Zonder model of juist met meerdere modellen?

Wat zijn nu eigenlijk de voor- en nadelen van het werken zonder model in een testverbeterassessment?
Ruud glimlacht. “De voordelen zijn dat je nergens aan gebonden bent en dat je het in de gesprekken overal over kunt hebben zonder dat je je zorgen hoeft te maken of je alle checkpoints wel belicht hebt. Maar dat is ook meteen het ‘nadeel’, want hoe weet je dan of je wel alles uit het gesprek hebt gehaald en of je de juiste informatie boven tafel hebt weten te krijgen? Een voordeel was in ieder geval dat ik het samen met Kees deed en wij beiden veel ervaring met testverbetertrajecten hebben. En tijdens een assessment maak je niet alleen gebruik van je eigen ervaring, maar ook van de kennis en kunde van de verschillende mensen aan de andere kant van de tafel. De meeste gesprekspartners bij ProRail waren ervaren (test) professionals en, zoals Niels al aangaf, met een kritische mening en eigen ideeën voor verbeteringen.”

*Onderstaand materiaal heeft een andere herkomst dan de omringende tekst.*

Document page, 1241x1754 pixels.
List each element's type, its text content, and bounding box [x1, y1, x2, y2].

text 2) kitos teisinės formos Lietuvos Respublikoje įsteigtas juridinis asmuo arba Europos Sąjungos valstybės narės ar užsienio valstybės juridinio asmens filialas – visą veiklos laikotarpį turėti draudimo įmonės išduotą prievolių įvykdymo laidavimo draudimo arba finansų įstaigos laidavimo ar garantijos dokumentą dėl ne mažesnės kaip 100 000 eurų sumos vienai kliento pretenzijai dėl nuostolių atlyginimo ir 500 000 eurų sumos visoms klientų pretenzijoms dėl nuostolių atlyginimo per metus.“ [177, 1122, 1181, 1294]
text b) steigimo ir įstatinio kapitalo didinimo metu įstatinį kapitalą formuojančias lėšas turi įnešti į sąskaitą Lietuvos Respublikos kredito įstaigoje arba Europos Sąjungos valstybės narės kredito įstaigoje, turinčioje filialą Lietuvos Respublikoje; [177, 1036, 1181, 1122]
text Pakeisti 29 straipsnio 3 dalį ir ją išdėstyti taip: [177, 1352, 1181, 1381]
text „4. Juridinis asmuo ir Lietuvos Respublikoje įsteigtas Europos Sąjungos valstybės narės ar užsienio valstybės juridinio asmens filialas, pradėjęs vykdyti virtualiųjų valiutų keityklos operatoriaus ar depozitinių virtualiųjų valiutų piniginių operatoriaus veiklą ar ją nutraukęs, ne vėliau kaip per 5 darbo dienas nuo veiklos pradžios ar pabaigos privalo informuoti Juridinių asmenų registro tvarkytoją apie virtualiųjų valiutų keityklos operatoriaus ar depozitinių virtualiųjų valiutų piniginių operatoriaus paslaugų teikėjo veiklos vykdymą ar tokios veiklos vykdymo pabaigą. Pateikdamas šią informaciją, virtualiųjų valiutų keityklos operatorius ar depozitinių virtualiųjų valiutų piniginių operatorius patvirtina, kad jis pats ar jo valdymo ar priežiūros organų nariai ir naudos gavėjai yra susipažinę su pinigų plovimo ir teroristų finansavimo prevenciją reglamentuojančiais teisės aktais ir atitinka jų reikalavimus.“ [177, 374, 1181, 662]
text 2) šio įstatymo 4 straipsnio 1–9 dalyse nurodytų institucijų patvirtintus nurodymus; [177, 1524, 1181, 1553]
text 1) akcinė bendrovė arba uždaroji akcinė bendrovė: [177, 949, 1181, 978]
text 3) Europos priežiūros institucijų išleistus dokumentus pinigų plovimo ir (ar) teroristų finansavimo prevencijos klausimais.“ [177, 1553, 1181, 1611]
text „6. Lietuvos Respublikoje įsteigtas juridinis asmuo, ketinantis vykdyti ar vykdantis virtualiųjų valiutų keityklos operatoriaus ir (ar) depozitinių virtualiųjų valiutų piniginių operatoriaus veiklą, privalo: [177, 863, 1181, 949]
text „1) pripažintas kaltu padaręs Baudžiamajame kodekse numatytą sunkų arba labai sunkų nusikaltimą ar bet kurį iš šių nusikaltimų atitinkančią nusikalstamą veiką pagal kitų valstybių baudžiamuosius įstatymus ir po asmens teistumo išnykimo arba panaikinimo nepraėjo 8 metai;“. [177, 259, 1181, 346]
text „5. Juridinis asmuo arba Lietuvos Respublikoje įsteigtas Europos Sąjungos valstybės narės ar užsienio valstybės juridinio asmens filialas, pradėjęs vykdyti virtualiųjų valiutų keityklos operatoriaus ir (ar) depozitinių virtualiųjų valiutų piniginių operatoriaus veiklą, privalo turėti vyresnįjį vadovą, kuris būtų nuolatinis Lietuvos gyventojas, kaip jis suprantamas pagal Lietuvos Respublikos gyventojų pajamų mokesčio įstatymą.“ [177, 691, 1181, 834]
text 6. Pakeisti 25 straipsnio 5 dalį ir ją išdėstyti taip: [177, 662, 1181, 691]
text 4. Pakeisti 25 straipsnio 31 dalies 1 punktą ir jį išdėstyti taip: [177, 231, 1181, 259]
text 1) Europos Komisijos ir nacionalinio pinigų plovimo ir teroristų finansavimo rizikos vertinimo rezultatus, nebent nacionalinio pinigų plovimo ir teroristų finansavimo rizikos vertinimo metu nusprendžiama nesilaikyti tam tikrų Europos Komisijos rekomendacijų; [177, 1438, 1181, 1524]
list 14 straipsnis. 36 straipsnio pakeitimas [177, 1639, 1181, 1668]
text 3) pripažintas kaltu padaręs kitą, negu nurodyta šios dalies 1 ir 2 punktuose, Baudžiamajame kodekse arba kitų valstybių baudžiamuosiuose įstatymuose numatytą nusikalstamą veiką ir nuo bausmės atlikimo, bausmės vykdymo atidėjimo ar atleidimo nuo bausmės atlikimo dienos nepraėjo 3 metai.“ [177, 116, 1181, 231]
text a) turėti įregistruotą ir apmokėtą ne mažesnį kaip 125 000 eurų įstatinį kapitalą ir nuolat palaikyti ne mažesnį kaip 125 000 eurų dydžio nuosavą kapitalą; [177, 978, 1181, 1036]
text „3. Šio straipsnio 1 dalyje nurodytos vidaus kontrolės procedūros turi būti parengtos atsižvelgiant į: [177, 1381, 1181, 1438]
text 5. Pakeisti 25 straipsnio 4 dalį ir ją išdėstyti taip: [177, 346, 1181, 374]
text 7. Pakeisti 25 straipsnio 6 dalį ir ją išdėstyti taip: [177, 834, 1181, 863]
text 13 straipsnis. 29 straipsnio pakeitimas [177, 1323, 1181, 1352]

Ruud concludeert: “Je hebt de ruimte om te praten over de inhoud, zonder je zorgen te hoeven maken of het model nu klaar is of niet. Een model schrijft ook verbetersuggesties voor die in veel gevallen niet echt passen.”
Hatim vertelt hoe hij dit heeft ervaren. “Het klinkt misschien negatief als je het hebt over een testassessment zonder model. Het is echter niet zo dat er géén model is gebruikt. Er zijn juist meerdere modellen gebruikt, op basis waarvan Ruud en Kees semigestructureerde verbeterpunten hebben aangeleverd.”
Bob is het met hem eens. “Juist door de ervaring en expertise heb je de leidraad van een model niet zozeer nodig. Je weet wel wat je moet vragen en je weet waar de zwakke of gevoelige punten liggen in het testproces.”

Dat er zijdelings gebruik is gemaakt van meerdere modellen klopt. Kees, die niet bij het interview aanwezig kon zijn, vertelt hierover: “Om het ‘coverage vraagstuk’ af te kunnen sluiten, besloten we een aanvullend mini-assessment te doen met een aantal key areas van TPI Next op het testproces van het ProRail Testcentrum. Daarmee deden we vooral recht aan het goed gestructureerde proces dat daar werd gevolgd. De afbreukrisico’s van de systemen waar zij aan testen, zijn groot, dus een gedegen testproces is een vereiste. Deze maatregel pakte goed uit.”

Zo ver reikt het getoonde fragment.